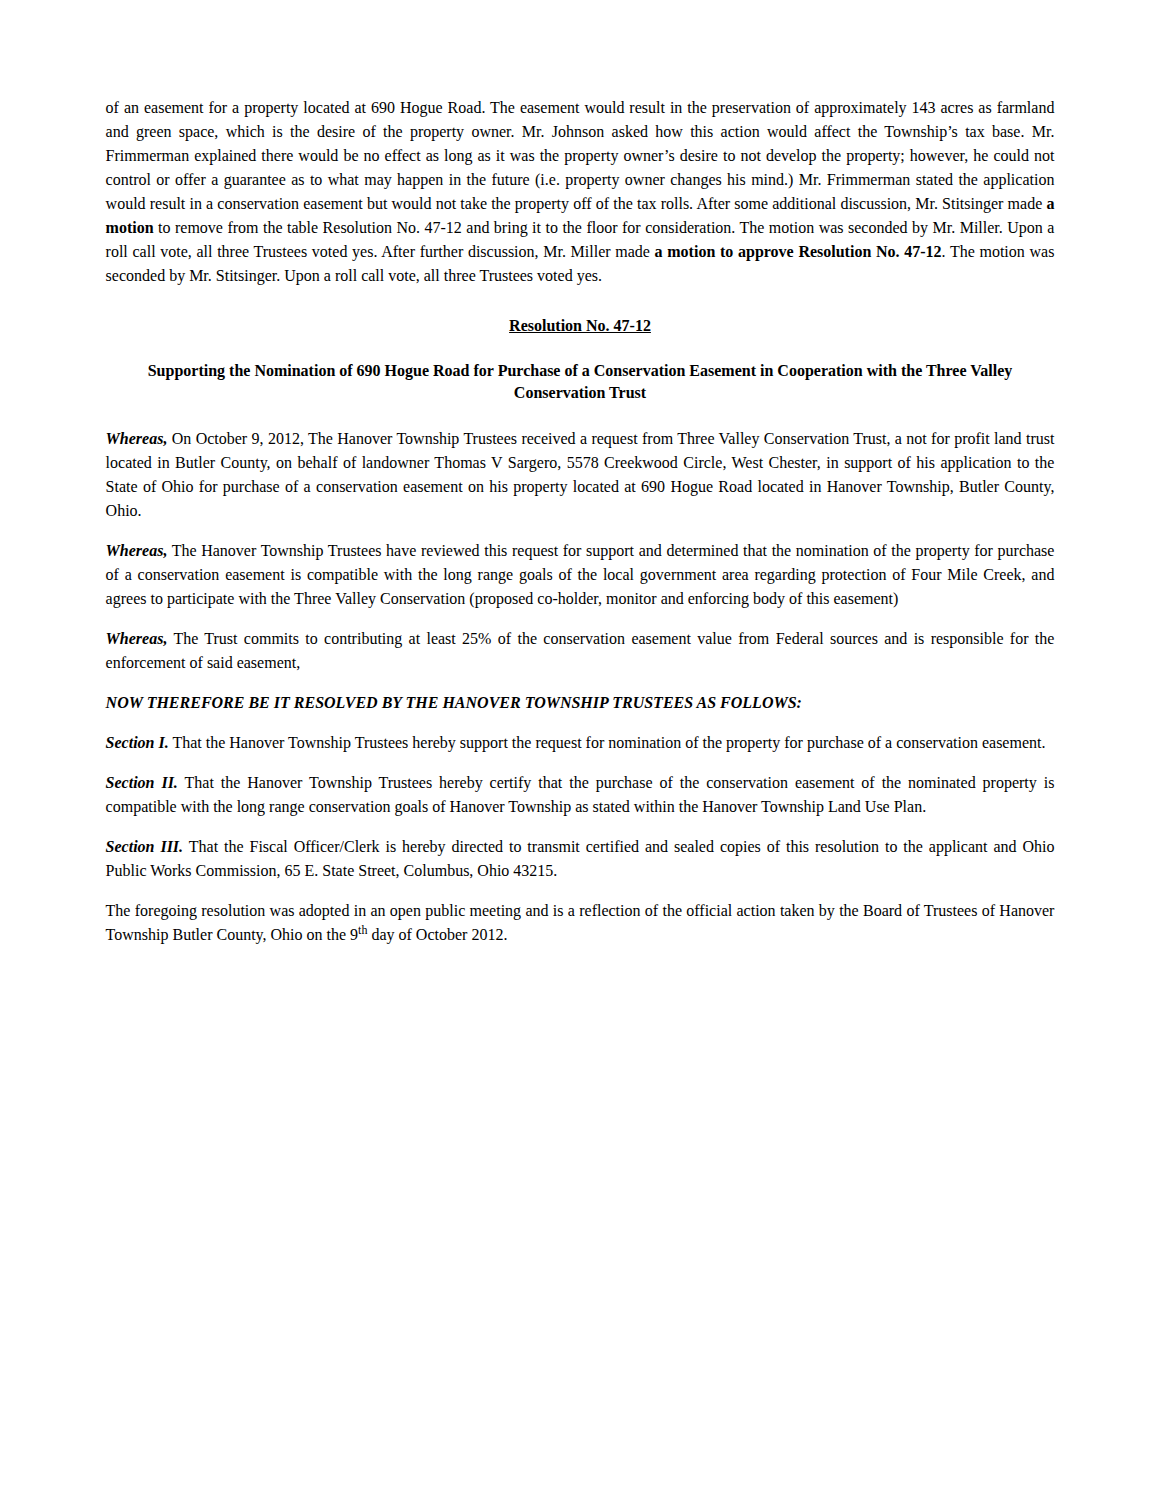of an easement for a property located at 690 Hogue Road. The easement would result in the preservation of approximately 143 acres as farmland and green space, which is the desire of the property owner. Mr. Johnson asked how this action would affect the Township’s tax base. Mr. Frimmerman explained there would be no effect as long as it was the property owner’s desire to not develop the property; however, he could not control or offer a guarantee as to what may happen in the future (i.e. property owner changes his mind.) Mr. Frimmerman stated the application would result in a conservation easement but would not take the property off of the tax rolls. After some additional discussion, Mr. Stitsinger made a motion to remove from the table Resolution No. 47-12 and bring it to the floor for consideration. The motion was seconded by Mr. Miller. Upon a roll call vote, all three Trustees voted yes. After further discussion, Mr. Miller made a motion to approve Resolution No. 47-12. The motion was seconded by Mr. Stitsinger. Upon a roll call vote, all three Trustees voted yes.
Resolution No. 47-12
Supporting the Nomination of 690 Hogue Road for Purchase of a Conservation Easement in Cooperation with the Three Valley Conservation Trust
Whereas, On October 9, 2012, The Hanover Township Trustees received a request from Three Valley Conservation Trust, a not for profit land trust located in Butler County, on behalf of landowner Thomas V Sargero, 5578 Creekwood Circle, West Chester, in support of his application to the State of Ohio for purchase of a conservation easement on his property located at 690 Hogue Road located in Hanover Township, Butler County, Ohio.
Whereas, The Hanover Township Trustees have reviewed this request for support and determined that the nomination of the property for purchase of a conservation easement is compatible with the long range goals of the local government area regarding protection of Four Mile Creek, and agrees to participate with the Three Valley Conservation (proposed co-holder, monitor and enforcing body of this easement)
Whereas, The Trust commits to contributing at least 25% of the conservation easement value from Federal sources and is responsible for the enforcement of said easement,
NOW THEREFORE BE IT RESOLVED BY THE HANOVER TOWNSHIP TRUSTEES AS FOLLOWS:
Section I. That the Hanover Township Trustees hereby support the request for nomination of the property for purchase of a conservation easement.
Section II. That the Hanover Township Trustees hereby certify that the purchase of the conservation easement of the nominated property is compatible with the long range conservation goals of Hanover Township as stated within the Hanover Township Land Use Plan.
Section III. That the Fiscal Officer/Clerk is hereby directed to transmit certified and sealed copies of this resolution to the applicant and Ohio Public Works Commission, 65 E. State Street, Columbus, Ohio 43215.
The foregoing resolution was adopted in an open public meeting and is a reflection of the official action taken by the Board of Trustees of Hanover Township Butler County, Ohio on the 9th day of October 2012.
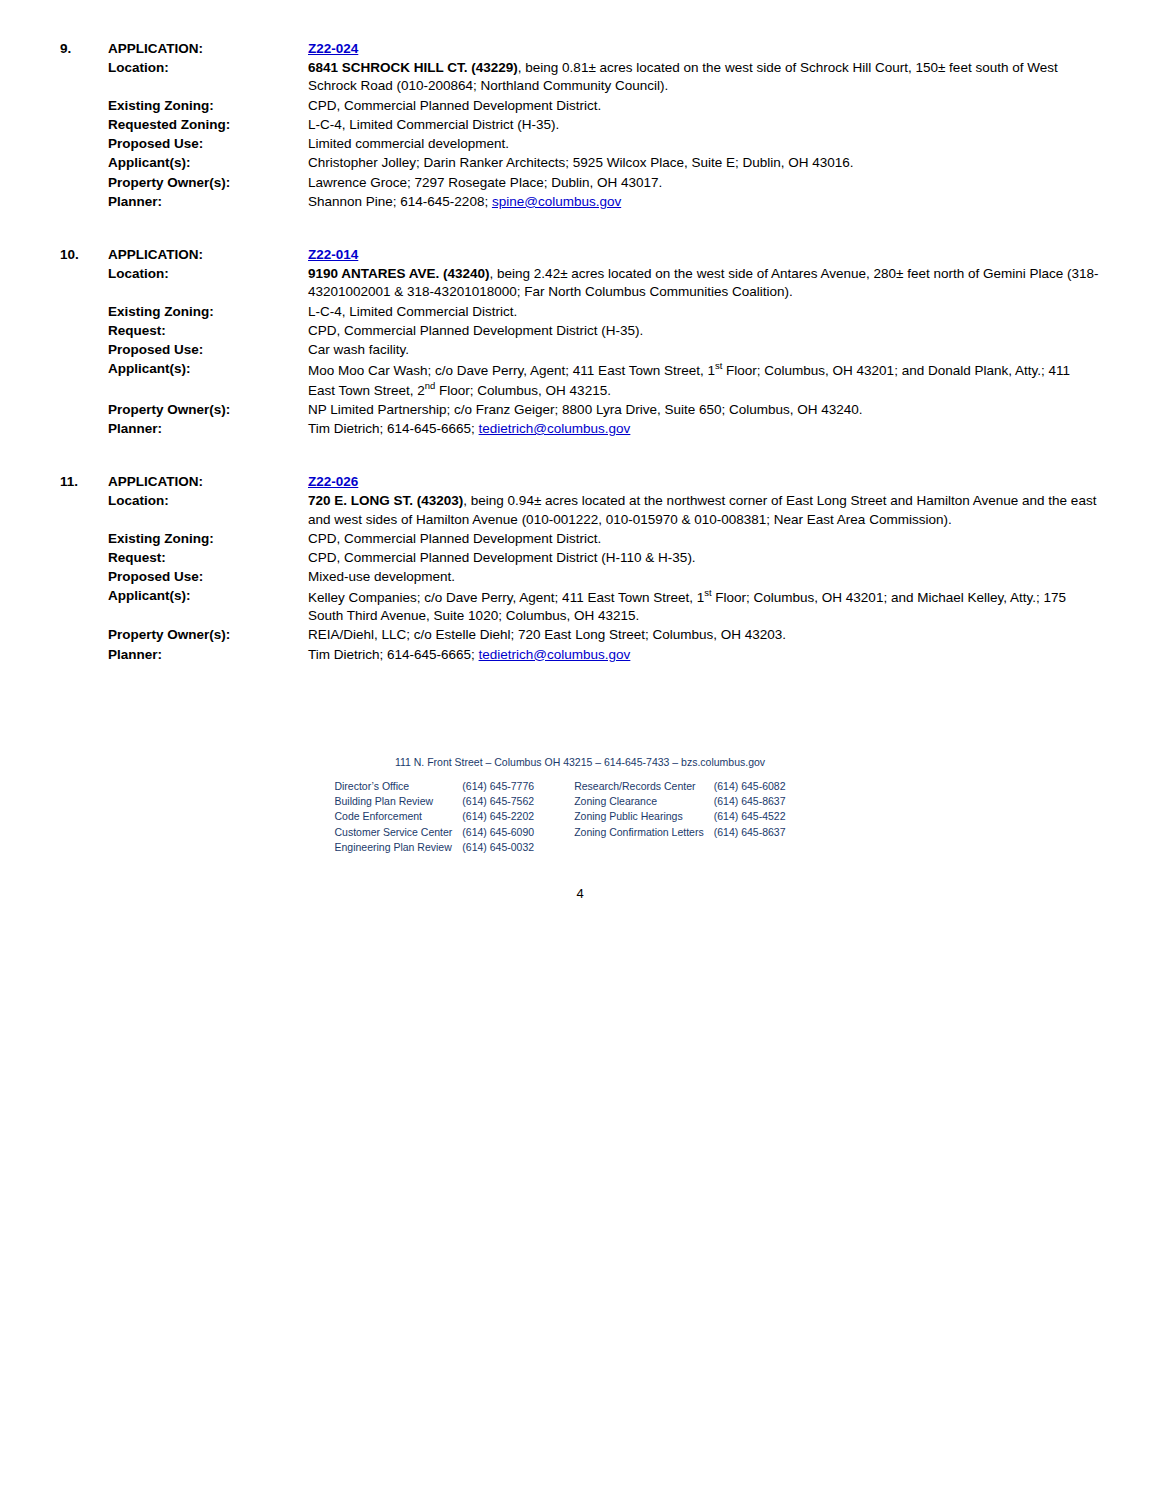9.
| APPLICATION: | Z22-024 |
| Location: | 6841 SCHROCK HILL CT. (43229) , being 0.81± acres located on the west side of Schrock Hill Court, 150± feet south of West Schrock Road (010-200864; Northland Community Council). |
| Existing Zoning: | CPD, Commercial Planned Development District. |
| Requested Zoning: | L-C-4, Limited Commercial District (H-35). |
| Proposed Use: | Limited commercial development. |
| Applicant(s): | Christopher Jolley; Darin Ranker Architects; 5925 Wilcox Place, Suite E; Dublin, OH 43016. |
| Property Owner(s): | Lawrence Groce; 7297 Rosegate Place; Dublin, OH 43017. |
| Planner: | Shannon Pine; 614-645-2208; spine@columbus.gov |
10.
| APPLICATION: | Z22-014 |
| Location: | 9190 ANTARES AVE. (43240) , being 2.42± acres located on the west side of Antares Avenue, 280± feet north of Gemini Place (318-43201002001 & 318-43201018000; Far North Columbus Communities Coalition). |
| Existing Zoning: | L-C-4, Limited Commercial District. |
| Request: | CPD, Commercial Planned Development District (H-35). |
| Proposed Use: | Car wash facility. |
| Applicant(s): | Moo Moo Car Wash; c/o Dave Perry, Agent; 411 East Town Street, 1 st Floor; Columbus, OH 43201; and Donald Plank, Atty.; 411 East Town Street, 2 nd Floor; Columbus, OH 43215. |
| Property Owner(s): | NP Limited Partnership; c/o Franz Geiger; 8800 Lyra Drive, Suite 650; Columbus, OH 43240. |
| Planner: | Tim Dietrich; 614-645-6665; tedietrich@columbus.gov |
11.
| APPLICATION: | Z22-026 |
| Location: | 720 E. LONG ST. (43203) , being 0.94± acres located at the northwest corner of East Long Street and Hamilton Avenue and the east and west sides of Hamilton Avenue (010-001222, 010-015970 & 010-008381; Near East Area Commission). |
| Existing Zoning: | CPD, Commercial Planned Development District. |
| Request: | CPD, Commercial Planned Development District (H-110 & H-35). |
| Proposed Use: | Mixed-use development. |
| Applicant(s): | Kelley Companies; c/o Dave Perry, Agent; 411 East Town Street, 1 st Floor; Columbus, OH 43201; and Michael Kelley, Atty.; 175 South Third Avenue, Suite 1020; Columbus, OH 43215. |
| Property Owner(s): | REIA/Diehl, LLC; c/o Estelle Diehl; 720 East Long Street; Columbus, OH 43203. |
| Planner: | Tim Dietrich; 614-645-6665; tedietrich@columbus.gov |
111 N. Front Street – Columbus OH 43215 – 614-645-7433 – bzs.columbus.gov
| Director’s Office | (614) 645-7776 | Research/Records Center | (614) 645-6082 |
| Building Plan Review | (614) 645-7562 | Zoning Clearance | (614) 645-8637 |
| Code Enforcement | (614) 645-2202 | Zoning Public Hearings | (614) 645-4522 |
| Customer Service Center | (614) 645-6090 | Zoning Confirmation Letters | (614) 645-8637 |
| Engineering Plan Review | (614) 645-0032 | | |
4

# Assignment
Please return each line of the listing exactly as written, excluding the images.

# Solution below
of an easement for a property located at 690 Hogue Road. The easement would result in the preservation of approximately 143 acres as farmland and green space, which is the desire of the property owner. Mr. Johnson asked how this action would affect the Township’s tax base. Mr. Frimmerman explained there would be no effect as long as it was the property owner’s desire to not develop the property; however, he could not control or offer a guarantee as to what may happen in the future (i.e. property owner changes his mind.) Mr. Frimmerman stated the application would result in a conservation easement but would not take the property off of the tax rolls. After some additional discussion, Mr. Stitsinger made a motion to remove from the table Resolution No. 47-12 and bring it to the floor for consideration. The motion was seconded by Mr. Miller. Upon a roll call vote, all three Trustees voted yes. After further discussion, Mr. Miller made a motion to approve Resolution No. 47-12. The motion was seconded by Mr. Stitsinger. Upon a roll call vote, all three Trustees voted yes.
Resolution No. 47-12
Supporting the Nomination of 690 Hogue Road for Purchase of a Conservation Easement in Cooperation with the Three Valley Conservation Trust
Whereas, On October 9, 2012, The Hanover Township Trustees received a request from Three Valley Conservation Trust, a not for profit land trust located in Butler County, on behalf of landowner Thomas V Sargero, 5578 Creekwood Circle, West Chester, in support of his application to the State of Ohio for purchase of a conservation easement on his property located at 690 Hogue Road located in Hanover Township, Butler County, Ohio.
Whereas, The Hanover Township Trustees have reviewed this request for support and determined that the nomination of the property for purchase of a conservation easement is compatible with the long range goals of the local government area regarding protection of Four Mile Creek, and agrees to participate with the Three Valley Conservation (proposed co-holder, monitor and enforcing body of this easement)
Whereas, The Trust commits to contributing at least 25% of the conservation easement value from Federal sources and is responsible for the enforcement of said easement,
NOW THEREFORE BE IT RESOLVED BY THE HANOVER TOWNSHIP TRUSTEES AS FOLLOWS:
Section I. That the Hanover Township Trustees hereby support the request for nomination of the property for purchase of a conservation easement.
Section II. That the Hanover Township Trustees hereby certify that the purchase of the conservation easement of the nominated property is compatible with the long range conservation goals of Hanover Township as stated within the Hanover Township Land Use Plan.
Section III. That the Fiscal Officer/Clerk is hereby directed to transmit certified and sealed copies of this resolution to the applicant and Ohio Public Works Commission, 65 E. State Street, Columbus, Ohio 43215.
The foregoing resolution was adopted in an open public meeting and is a reflection of the official action taken by the Board of Trustees of Hanover Township Butler County, Ohio on the 9th day of October 2012.
9.
| APPLICATION: | Z22-024 |
| Location: | 6841 SCHROCK HILL CT. (43229) , being 0.81± acres located on the west side of Schrock Hill Court, 150± feet south of West Schrock Road (010-200864; Northland Community Council). |
| Existing Zoning: | CPD, Commercial Planned Development District. |
| Requested Zoning: | L-C-4, Limited Commercial District (H-35). |
| Proposed Use: | Limited commercial development. |
| Applicant(s): | Christopher Jolley; Darin Ranker Architects; 5925 Wilcox Place, Suite E; Dublin, OH 43016. |
| Property Owner(s): | Lawrence Groce; 7297 Rosegate Place; Dublin, OH 43017. |
| Planner: | Shannon Pine; 614-645-2208; spine@columbus.gov |
10.
| APPLICATION: | Z22-014 |
| Location: | 9190 ANTARES AVE. (43240) , being 2.42± acres located on the west side of Antares Avenue, 280± feet north of Gemini Place (318-43201002001 & 318-43201018000; Far North Columbus Communities Coalition). |
| Existing Zoning: | L-C-4, Limited Commercial District. |
| Request: | CPD, Commercial Planned Development District (H-35). |
| Proposed Use: | Car wash facility. |
| Applicant(s): | Moo Moo Car Wash; c/o Dave Perry, Agent; 411 East Town Street, 1 st Floor; Columbus, OH 43201; and Donald Plank, Atty.; 411 East Town Street, 2 nd Floor; Columbus, OH 43215. |
| Property Owner(s): | NP Limited Partnership; c/o Franz Geiger; 8800 Lyra Drive, Suite 650; Columbus, OH 43240. |
| Planner: | Tim Dietrich; 614-645-6665; tedietrich@columbus.gov |
11.
| APPLICATION: | Z22-026 |
| Location: | 720 E. LONG ST. (43203) , being 0.94± acres located at the northwest corner of East Long Street and Hamilton Avenue and the east and west sides of Hamilton Avenue (010-001222, 010-015970 & 010-008381; Near East Area Commission). |
| Existing Zoning: | CPD, Commercial Planned Development District. |
| Request: | CPD, Commercial Planned Development District (H-110 & H-35). |
| Proposed Use: | Mixed-use development. |
| Applicant(s): | Kelley Companies; c/o Dave Perry, Agent; 411 East Town Street, 1 st Floor; Columbus, OH 43201; and Michael Kelley, Atty.; 175 South Third Avenue, Suite 1020; Columbus, OH 43215. |
| Property Owner(s): | REIA/Diehl, LLC; c/o Estelle Diehl; 720 East Long Street; Columbus, OH 43203. |
| Planner: | Tim Dietrich; 614-645-6665; tedietrich@columbus.gov |
111 N. Front Street – Columbus OH 43215 – 614-645-7433 – bzs.columbus.gov
| Director’s Office | (614) 645-7776 | Research/Records Center | (614) 645-6082 |
| Building Plan Review | (614) 645-7562 | Zoning Clearance | (614) 645-8637 |
| Code Enforcement | (614) 645-2202 | Zoning Public Hearings | (614) 645-4522 |
| Customer Service Center | (614) 645-6090 | Zoning Confirmation Letters | (614) 645-8637 |
| Engineering Plan Review | (614) 645-0032 | | |
4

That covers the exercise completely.